1. Improve your credit score
Your credit score is one of the most critical factors lenders consider when determining your mortgage rate. The higher your score, the better your chances of securing a lower rate.
Mortgage expert Terry Higgins advises, “Start by checking your credit report for any errors or outdated information that could be pulling your score down. Pay off outstanding debts where possible and ensure you’re paying your bills on time. Even small changes in your credit score can make a big difference to the rate you’re offered.”
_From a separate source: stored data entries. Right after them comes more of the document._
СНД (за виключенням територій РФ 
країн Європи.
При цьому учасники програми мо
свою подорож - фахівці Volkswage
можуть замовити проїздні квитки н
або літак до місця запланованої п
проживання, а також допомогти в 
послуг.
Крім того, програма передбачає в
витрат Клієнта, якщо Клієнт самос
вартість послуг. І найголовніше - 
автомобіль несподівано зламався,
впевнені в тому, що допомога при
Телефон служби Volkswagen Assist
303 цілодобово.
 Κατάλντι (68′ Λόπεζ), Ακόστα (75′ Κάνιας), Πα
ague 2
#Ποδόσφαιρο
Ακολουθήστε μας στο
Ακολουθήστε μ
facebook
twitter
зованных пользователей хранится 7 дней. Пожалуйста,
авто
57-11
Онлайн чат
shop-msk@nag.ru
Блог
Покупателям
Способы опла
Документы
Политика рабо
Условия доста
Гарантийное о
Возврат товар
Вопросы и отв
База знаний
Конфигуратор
2. Save for a larger deposit
A bigger deposit can help you access better interest rates by reducing the loan-to-value (LTV) ratio of your mortgage. A lower LTV is less risky for lenders, so they’re more likely to offer you a competitive rate.
Terry explains, “Aim to save at least 20% of the property’s value if you can. While many lenders will accept smaller deposits, the best rates are often reserved for those with a higher deposit.”
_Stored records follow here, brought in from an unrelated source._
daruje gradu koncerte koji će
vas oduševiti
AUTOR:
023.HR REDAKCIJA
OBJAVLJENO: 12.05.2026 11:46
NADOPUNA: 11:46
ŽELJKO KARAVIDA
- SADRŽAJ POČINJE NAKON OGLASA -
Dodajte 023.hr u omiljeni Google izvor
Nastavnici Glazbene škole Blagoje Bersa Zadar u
However, if saving a large deposit feels out of reach, schemes like the Own New – Rate Reducer can help make securing a mortgage more accessible. The scheme contributes up to 5% of a new build property’s purchase price, reducing your mortgage rate and monthly payments for the first few years.
3. Shop around and compare offers
Different lenders offer different rates, so it’s crucial to shop around. Use comparison tools or work with a mortgage advisor who can help identify the best options for your circumstances.
“Don’t settle for the first offer you receive,” Terry advises. “Take the time to compare rates from multiple lenders. An advisor can also help you access exclusive deals that aren’t always available directly to borrowers.”
4. Consider the type of mortgage
The type of mortgage you choose—fixed or variable—can affect the rate you’re offered. Fixed rates provide stability, while variable rates may start lower but come with the risk of rising payments.
Terry suggests, “Think about your financial priorities. If you’re looking for predictability, a fixed rate might be worth the slightly higher initial cost. If you’re comfortable with some fluctuation, a variable rate could save you money in the short term.”
5. Time your application wisely
Interest rates are influenced by overall economic conditions, so keeping an eye on market trends can help you apply at the right time.
“While you can’t control the market, being informed about rate trends and Bank of England announcements can help you make smarter decisions about when to lock in a rate,” says Terry.
6. Get pre-approved
Securing pre-approval through a Mortgage in Principle can help you secure a rate and show sellers you’re a serious buyer. This also gives you a clear idea of what you can afford.
By following these steps and staying informed, you can improve your chances of securing a good interest rate that aligns with your financial goals. As Terry says, “Preparation is key, and taking the time to get your finances in order and understanding your options will pay off when it comes to finding the best rate for your mortgage.”